Hypothèse 2 (corroborée) :

  • Un contrôle plus fort des agences publiques et de l’exécutif est associé à une plus grande ouverture et ce, pour tous les aspects de l'ouverture mesurés.

Facteurs administratifs

Hypothèse 3 (non corroborée) :

  • La common law et les traditions administratives anglo-saxonnes ne sont pas associées de façon significative à l'ouverture.

Hypothèse 4 (non corroborée) :

  • La qualité bureaucratique n’a pas d’effet sur l’ouverture des gouvernements.

Facteurs civils

Hypothèse 5 (corroborée) :

  • Le niveau d'éducation est associé significativement et positivement aux mesures d'ouverture.

Hypothèses 6-7 (partiellement corroborée) :

  • Le nombre des organisations issues de la société civile est important pour la transparence budgétaire et les libertés civiles ;
  • La liberté de la presse est importante pour l'accès à l'information et les libertés civiles.
Messages clés pour la politique et la pratique

Les chercheurs ont constaté que les États ayant un contrôle plus fort des agences publiques et de l’exécutif ainsi qu’un haut niveau d'éducation citoyenne ont des gouvernements plus ouverts. Si un nombre élevé d’organisations issues de la société civile est associé à une plus grande transparence budgétaire et à des libertés civiles plus élevées, l'accès à l'information ou aux lois sur la divulgation des actifs n’a, pour sa part, pas d’effet.

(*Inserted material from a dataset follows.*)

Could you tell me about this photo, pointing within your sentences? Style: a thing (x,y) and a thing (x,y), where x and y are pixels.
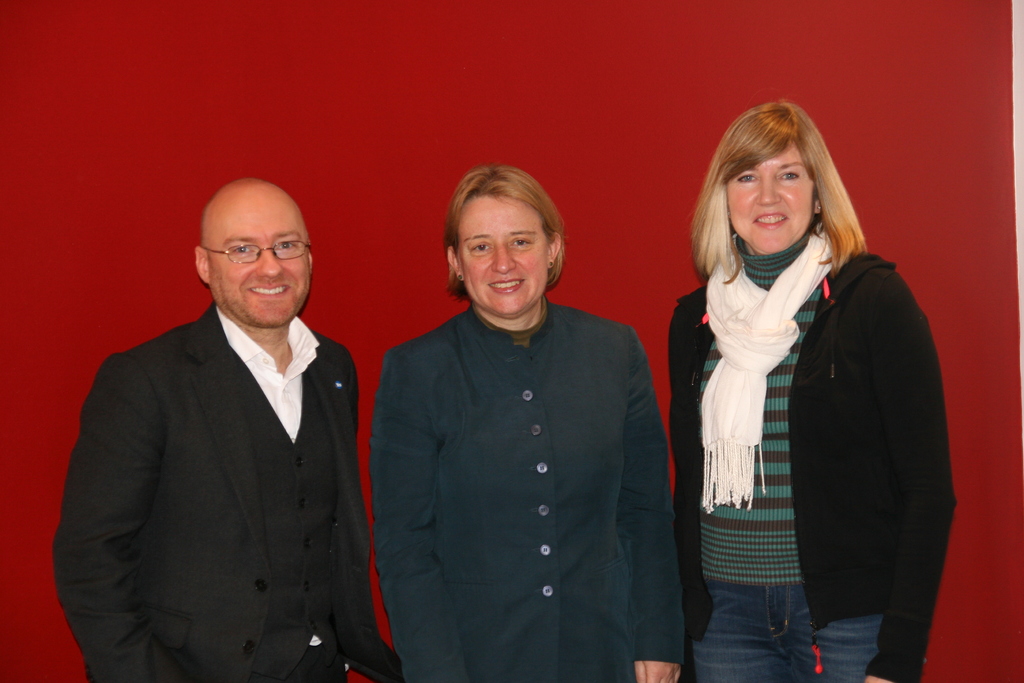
In this image in front (205,419) there are three people (544,361) wearing a smile on their faces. In the background of the image (506,76) there is a wall (575,56).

Deux facteurs structurels constituent les leviers les plus forts pour assurer une transparence et une participation des citoyens : (1) le contrôle des organisations publiques et des organes exécutifs par le pouvoir législatif, (2) le niveau d'éducation des citoyens.

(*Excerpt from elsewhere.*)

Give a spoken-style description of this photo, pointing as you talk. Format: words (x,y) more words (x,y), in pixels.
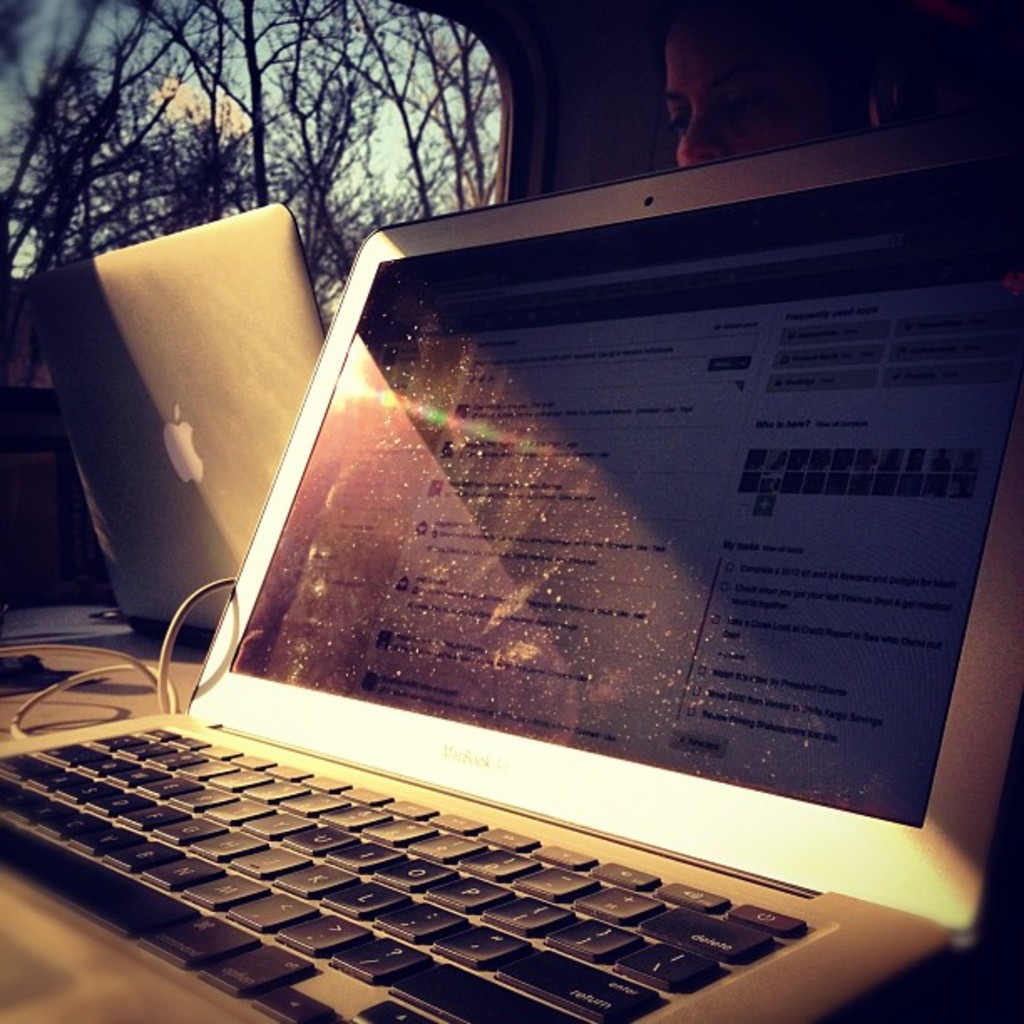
In this image we can able to see a laptop (787,490), and there is a person (682,81) who is working on another laptop (193,459), and we can able to see trees (179,77), and also we can see a wire (161,655) connected to the laptop (127,733).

Les résultats suggèrent que des études futures devraient inclure l’éducation citoyenne en tant que variable explicative dans les modèles théoriques. Par ailleurs, il existe des exemples et des suggestions de la part des milieux universitaires et des praticiens sur la façon de recueillir de telles données (p. ex., en demandant aux États de recueillir des données relatives à la rapidité et l'exactitude des réponses des organisations publiques quant aux demandes d'information des citoyens).

Méthode et limites de la recherche

La collecte des données a débuté par l’identification des critères d’inclusion des cas. Quatre critères d’admissibilité (la transparence budgétaire, l’accès à l’information, la divulgation des actifs et libertés civiles) ont été définis. Les données publiées sur le site de l'OGP-IRM6 ont servi à construire une base de données pour 121 États pour lesquels les données sont disponibles entre 2011, année où le PGO a commencé, et 2015.

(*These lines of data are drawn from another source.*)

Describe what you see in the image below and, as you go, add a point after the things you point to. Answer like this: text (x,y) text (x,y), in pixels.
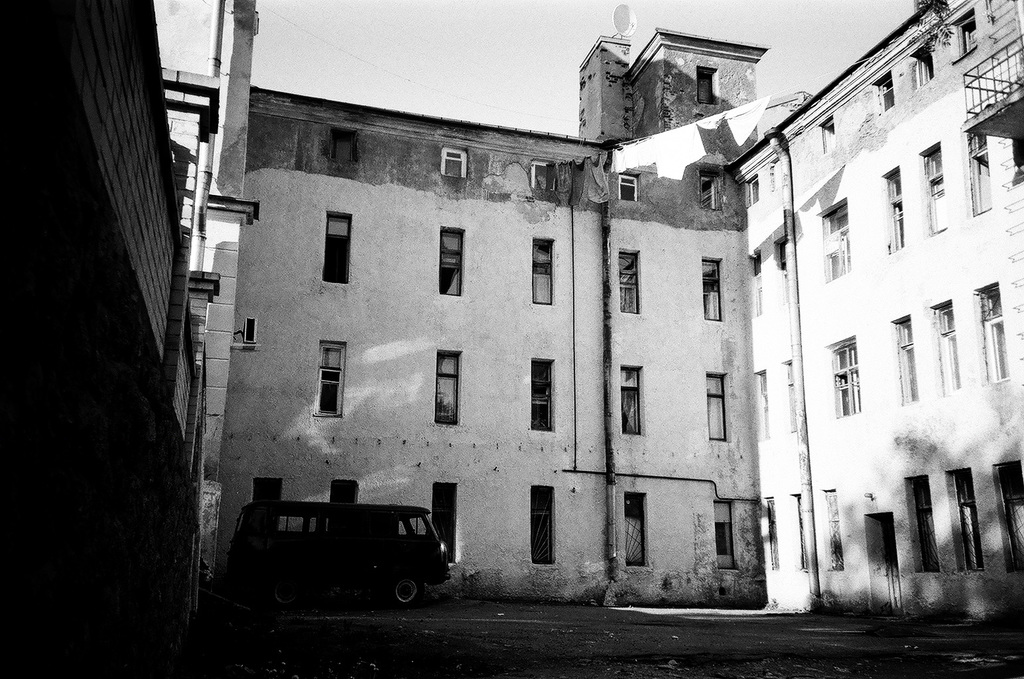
This is a black and white image. We can see some buildings (831,146). We can see a vehicle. We can see some poles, clothes (749,118). We can also see a dish antenna (618,30) on one of the buildings (601,105). We can see a wire (509,106). We can see the ground (612,677) and the sky (362,16).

Les données ont fait l’objet d’une analyse statistique. Pour chaque État, une note globale d’admissibilité a été calculée (variables dépendantes). Par la suite, un test des hypothèses (régressions par moindres carrés ordinaires (MCO)) a été réalisé.

En raison des défis méthodologiques et des coûts élevés, l'absence de données transnationales fiables quant au respect des dispositions en matière de transparence (p.ex., l'accès à l'information et les obligations d'information sur les actifs) limite la portée de la recherche et de ses conclusions.

Financement de la recherche

Les auteurs n’ont reçu aucun support financier pour leur recherche.